- _WHAT YOU HAVE TO DO_
Go through everything from the line containing "longitude: -81.8583" down to the line containing "sub-region: Kings County", changing each "latitude" to "lat". Return only those lines, with nothing else altered.

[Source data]
========

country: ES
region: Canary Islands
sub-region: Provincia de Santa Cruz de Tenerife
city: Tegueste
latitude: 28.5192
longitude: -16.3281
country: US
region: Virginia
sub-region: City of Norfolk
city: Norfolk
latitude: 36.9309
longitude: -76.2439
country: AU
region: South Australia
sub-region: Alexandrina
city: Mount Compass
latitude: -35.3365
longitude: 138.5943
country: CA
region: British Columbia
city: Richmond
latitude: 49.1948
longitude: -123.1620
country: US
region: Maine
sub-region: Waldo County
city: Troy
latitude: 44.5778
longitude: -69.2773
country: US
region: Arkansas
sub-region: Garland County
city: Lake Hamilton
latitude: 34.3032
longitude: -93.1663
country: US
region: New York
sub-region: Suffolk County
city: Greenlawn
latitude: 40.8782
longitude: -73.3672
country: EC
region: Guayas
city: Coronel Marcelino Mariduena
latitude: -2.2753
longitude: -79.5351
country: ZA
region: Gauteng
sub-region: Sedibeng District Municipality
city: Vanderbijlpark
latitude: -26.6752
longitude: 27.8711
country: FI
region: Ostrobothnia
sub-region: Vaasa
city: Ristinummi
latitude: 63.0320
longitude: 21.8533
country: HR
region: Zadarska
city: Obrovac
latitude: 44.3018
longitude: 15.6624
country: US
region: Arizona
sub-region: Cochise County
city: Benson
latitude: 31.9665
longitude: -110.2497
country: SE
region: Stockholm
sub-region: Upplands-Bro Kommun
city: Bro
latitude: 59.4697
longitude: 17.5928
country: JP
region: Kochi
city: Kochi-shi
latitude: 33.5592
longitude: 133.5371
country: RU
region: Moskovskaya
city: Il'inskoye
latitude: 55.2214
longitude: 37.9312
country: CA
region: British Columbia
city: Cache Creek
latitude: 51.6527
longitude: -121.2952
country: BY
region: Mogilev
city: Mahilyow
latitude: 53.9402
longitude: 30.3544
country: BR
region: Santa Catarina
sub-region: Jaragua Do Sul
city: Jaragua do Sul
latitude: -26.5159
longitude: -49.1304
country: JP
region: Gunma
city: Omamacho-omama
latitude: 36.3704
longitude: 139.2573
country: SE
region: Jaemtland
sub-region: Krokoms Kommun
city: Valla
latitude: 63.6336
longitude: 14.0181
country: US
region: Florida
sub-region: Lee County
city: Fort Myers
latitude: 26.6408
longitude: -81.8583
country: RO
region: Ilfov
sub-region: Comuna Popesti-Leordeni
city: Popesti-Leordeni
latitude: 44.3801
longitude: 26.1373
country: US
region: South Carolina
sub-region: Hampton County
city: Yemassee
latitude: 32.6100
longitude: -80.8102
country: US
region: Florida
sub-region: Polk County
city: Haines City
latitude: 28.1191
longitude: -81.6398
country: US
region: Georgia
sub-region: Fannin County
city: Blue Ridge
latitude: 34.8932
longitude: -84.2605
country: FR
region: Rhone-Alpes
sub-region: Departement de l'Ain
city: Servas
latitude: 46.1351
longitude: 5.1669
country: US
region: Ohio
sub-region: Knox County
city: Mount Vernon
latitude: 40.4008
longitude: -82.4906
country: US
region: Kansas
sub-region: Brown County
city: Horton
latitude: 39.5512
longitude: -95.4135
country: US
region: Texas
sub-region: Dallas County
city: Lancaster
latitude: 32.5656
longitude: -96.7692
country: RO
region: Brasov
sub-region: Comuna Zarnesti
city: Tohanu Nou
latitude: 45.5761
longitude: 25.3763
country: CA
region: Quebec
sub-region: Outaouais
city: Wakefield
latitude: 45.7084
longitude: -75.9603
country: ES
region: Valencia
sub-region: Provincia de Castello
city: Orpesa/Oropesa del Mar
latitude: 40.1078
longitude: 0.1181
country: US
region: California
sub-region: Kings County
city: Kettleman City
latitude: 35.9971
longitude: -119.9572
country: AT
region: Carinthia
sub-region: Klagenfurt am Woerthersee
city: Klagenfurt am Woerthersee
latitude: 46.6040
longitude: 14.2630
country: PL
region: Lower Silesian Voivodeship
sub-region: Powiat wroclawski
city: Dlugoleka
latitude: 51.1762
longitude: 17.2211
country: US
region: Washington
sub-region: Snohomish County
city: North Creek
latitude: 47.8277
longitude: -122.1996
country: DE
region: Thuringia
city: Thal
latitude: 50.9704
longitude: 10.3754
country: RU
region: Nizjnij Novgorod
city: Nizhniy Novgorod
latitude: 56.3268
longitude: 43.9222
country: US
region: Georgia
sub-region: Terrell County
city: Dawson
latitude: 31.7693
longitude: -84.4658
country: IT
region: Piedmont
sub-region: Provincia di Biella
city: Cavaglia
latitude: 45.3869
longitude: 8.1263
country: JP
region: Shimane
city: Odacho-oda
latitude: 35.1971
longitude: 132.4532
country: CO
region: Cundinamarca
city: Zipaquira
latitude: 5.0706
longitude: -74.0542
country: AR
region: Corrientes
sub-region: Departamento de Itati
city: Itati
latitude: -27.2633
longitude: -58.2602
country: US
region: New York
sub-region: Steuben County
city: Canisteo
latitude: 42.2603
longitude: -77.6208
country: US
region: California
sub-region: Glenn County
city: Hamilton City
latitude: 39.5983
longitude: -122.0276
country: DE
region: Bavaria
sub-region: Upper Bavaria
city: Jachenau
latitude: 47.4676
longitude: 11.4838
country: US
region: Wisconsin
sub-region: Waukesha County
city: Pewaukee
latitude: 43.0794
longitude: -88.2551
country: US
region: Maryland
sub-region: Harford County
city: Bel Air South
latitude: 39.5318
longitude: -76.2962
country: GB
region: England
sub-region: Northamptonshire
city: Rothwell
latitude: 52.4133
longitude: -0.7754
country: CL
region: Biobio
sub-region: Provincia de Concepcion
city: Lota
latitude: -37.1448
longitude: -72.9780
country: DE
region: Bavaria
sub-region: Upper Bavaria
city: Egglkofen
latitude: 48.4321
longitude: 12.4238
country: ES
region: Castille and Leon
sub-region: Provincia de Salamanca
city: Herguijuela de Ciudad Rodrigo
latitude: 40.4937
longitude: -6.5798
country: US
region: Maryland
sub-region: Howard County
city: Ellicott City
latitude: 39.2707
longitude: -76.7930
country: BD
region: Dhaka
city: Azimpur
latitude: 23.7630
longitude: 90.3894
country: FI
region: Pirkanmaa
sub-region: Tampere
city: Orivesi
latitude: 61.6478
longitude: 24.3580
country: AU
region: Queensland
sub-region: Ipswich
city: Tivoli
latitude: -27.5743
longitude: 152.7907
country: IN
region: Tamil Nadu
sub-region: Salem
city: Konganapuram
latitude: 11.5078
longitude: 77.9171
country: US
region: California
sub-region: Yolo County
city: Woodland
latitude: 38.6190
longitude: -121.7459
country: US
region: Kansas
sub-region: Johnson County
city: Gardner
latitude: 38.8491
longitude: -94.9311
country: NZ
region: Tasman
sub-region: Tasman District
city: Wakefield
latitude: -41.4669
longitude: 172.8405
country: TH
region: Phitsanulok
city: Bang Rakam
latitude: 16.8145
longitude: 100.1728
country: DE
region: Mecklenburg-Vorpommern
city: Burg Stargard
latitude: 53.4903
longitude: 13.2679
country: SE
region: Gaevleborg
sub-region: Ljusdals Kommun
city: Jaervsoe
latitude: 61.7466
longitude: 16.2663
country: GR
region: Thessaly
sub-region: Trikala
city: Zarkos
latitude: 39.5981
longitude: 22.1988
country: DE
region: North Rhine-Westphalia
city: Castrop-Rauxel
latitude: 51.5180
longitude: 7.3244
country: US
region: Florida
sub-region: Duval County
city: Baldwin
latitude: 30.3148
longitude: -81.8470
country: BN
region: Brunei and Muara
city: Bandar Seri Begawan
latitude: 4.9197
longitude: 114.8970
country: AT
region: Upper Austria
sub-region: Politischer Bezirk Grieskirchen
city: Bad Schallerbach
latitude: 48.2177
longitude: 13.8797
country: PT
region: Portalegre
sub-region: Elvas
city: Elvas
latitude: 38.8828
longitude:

========

- _THE RESPONSE_
longitude: -81.8583
country: RO
region: Ilfov
sub-region: Comuna Popesti-Leordeni
city: Popesti-Leordeni
lat: 44.3801
longitude: 26.1373
country: US
region: South Carolina
sub-region: Hampton County
city: Yemassee
lat: 32.6100
longitude: -80.8102
country: US
region: Florida
sub-region: Polk County
city: Haines City
lat: 28.1191
longitude: -81.6398
country: US
region: Georgia
sub-region: Fannin County
city: Blue Ridge
lat: 34.8932
longitude: -84.2605
country: FR
region: Rhone-Alpes
sub-region: Departement de l'Ain
city: Servas
lat: 46.1351
longitude: 5.1669
country: US
region: Ohio
sub-region: Knox County
city: Mount Vernon
lat: 40.4008
longitude: -82.4906
country: US
region: Kansas
sub-region: Brown County
city: Horton
lat: 39.5512
longitude: -95.4135
country: US
region: Texas
sub-region: Dallas County
city: Lancaster
lat: 32.5656
longitude: -96.7692
country: RO
region: Brasov
sub-region: Comuna Zarnesti
city: Tohanu Nou
lat: 45.5761
longitude: 25.3763
country: CA
region: Quebec
sub-region: Outaouais
city: Wakefield
lat: 45.7084
longitude: -75.9603
country: ES
region: Valencia
sub-region: Provincia de Castello
city: Orpesa/Oropesa del Mar
lat: 40.1078
longitude: 0.1181
country: US
region: California
sub-region: Kings County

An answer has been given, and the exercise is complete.